**Passage provided**.
═══

The term China Marines, originally referred to the United States Marines of the 4th Marine Regiment, who were stationed in Shanghai, China from 1927 to 1941 to protect American citizens and their property in the Shanghai International Settlement, during the Northern Expedition and the Second Sino-Japanese War. Those Marines stationed at the embassy in Beijing and the consulate in Tianjin referred to themselves as North China Marines.

Due to the cheap labor available, China Marines lived a relatively comfortable lifestyle, with each squad able to hire Chinese men to do their cleaning and run their errands. This, plus the inexpensive goods available on the local market, made an assignment to the China Marines highly coveted.

═══

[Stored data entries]

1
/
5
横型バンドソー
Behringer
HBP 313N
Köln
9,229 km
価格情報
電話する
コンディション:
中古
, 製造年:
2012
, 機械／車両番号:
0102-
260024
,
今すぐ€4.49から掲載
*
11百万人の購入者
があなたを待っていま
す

═══

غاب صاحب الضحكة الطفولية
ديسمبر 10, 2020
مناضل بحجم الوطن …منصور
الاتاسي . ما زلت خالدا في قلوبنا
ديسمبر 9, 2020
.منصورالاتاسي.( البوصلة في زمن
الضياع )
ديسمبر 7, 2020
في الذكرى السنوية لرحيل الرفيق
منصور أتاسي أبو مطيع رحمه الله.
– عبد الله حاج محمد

═══

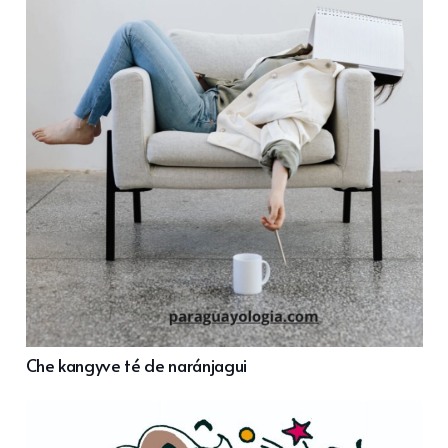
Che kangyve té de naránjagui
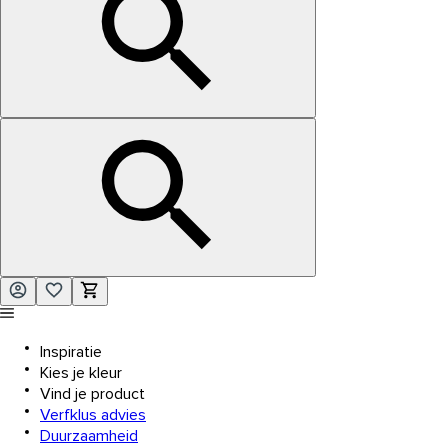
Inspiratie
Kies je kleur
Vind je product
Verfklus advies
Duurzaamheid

═══

**Work order**. Continue the passage on the China Marines, picking up after its final sentence. The items have nothing to do with the task.

**Answer to this exercise**.
Most of the China Marines were withdrawn in November 1941, but the North China Marines in Beijing and Tianjin were scheduled to be withdrawn on December 10. (All weapons and ammunition except rifles and pistols had been crated and shipped by rail to the embarkation port.) However, Imperial Japan attacked the United States on December 7, and the Marine Embassy guards, plus a fourteen-man Naval medical detachment, a total of 203 men, were captured and held as slave labor until the war's end in August 1945. A 204th man, a retired officer who had been living in Beijing and recalled to duty, was immediately released. He continued living in Beijing until he was included in the roundup of civilians and sent to the Weixian Internment Camp in March 1943. He was returned to the U.S. on the exchange ship Teia Maru in September 1943. The last commander of the China Marines was Colonel William W. Ashurst.

With the rapid expansion of the Marine Corps during World War II and the capture of the rest of the 4th Marine Regiment at Corregidor, the surviving China Marines were few in number and highly regarded.

After Japan's surrender, the 1st and 6th Marine Divisions, also known as China Marines, were sent to occupy northern China from 1945 to 1948.

On January 31, 1996, Marines from the 2nd Battalion 5th Marines, as part of the 31st Marine Expeditionary Unit (31st MEU), Special Operations Capable (SOC), made their first visit to Shanghai, China, since World War II. The 31st MEU-SOC visited China again on November 22, 2006, during a port visit to Zhanjiang.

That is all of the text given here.